Prove the following using epsilon-delta definition:
Let $a \in \mathbb{R}$ and $f,g$ be defined on $\mathbb{R}$.
If $$\lim_{x\to a} f(x) = 647 \tag 1$$ and $$\lim_{x\to a} g(x) = \infty \tag 2$$ then
$$\lim_{x\to a} f(x) + g(x) = \infty.$$
$$(1) \implies\forall \epsilon > 0, \exists \delta > 0, s.t. |x-a|<\delta \implies |f(x)-647| < \epsilon$$
$$(2) \implies \forall M > 0, \exists \delta_2 > 0, s.t. |x-a|<\delta_2 \implies |g(x)| > M$$
Not sure about this... I've set up the definitions.
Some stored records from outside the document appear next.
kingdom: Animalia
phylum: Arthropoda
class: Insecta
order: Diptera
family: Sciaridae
I believe we will have to take a minimum between the deltas for first two limits then use it in the third.
Anyone have any clues?
Let $M > 0$. You want to find a $\delta'>0$ such that $|x-a| < \delta'$ implies $f(x) + g(x) \ge M$.
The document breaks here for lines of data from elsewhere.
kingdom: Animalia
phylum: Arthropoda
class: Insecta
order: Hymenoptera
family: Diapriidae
By $(1)$ there exists $\delta$ such that $|x-a| < \delta$ implies $|f(x) - 647| < 1$, which implies $f(x) > 646$.
By $(2)$ there exists $\delta_2$ such that $|x-a| < \delta_2$ implies $g(x) > M$.
Then with $\delta' = \min\{\delta, \delta_2\}$, we have $|x-a| < \delta'$ implies both $f(x) > 646$ and $g(x) > M$, so we have $f(x) + g(x) > 646 + M > M$.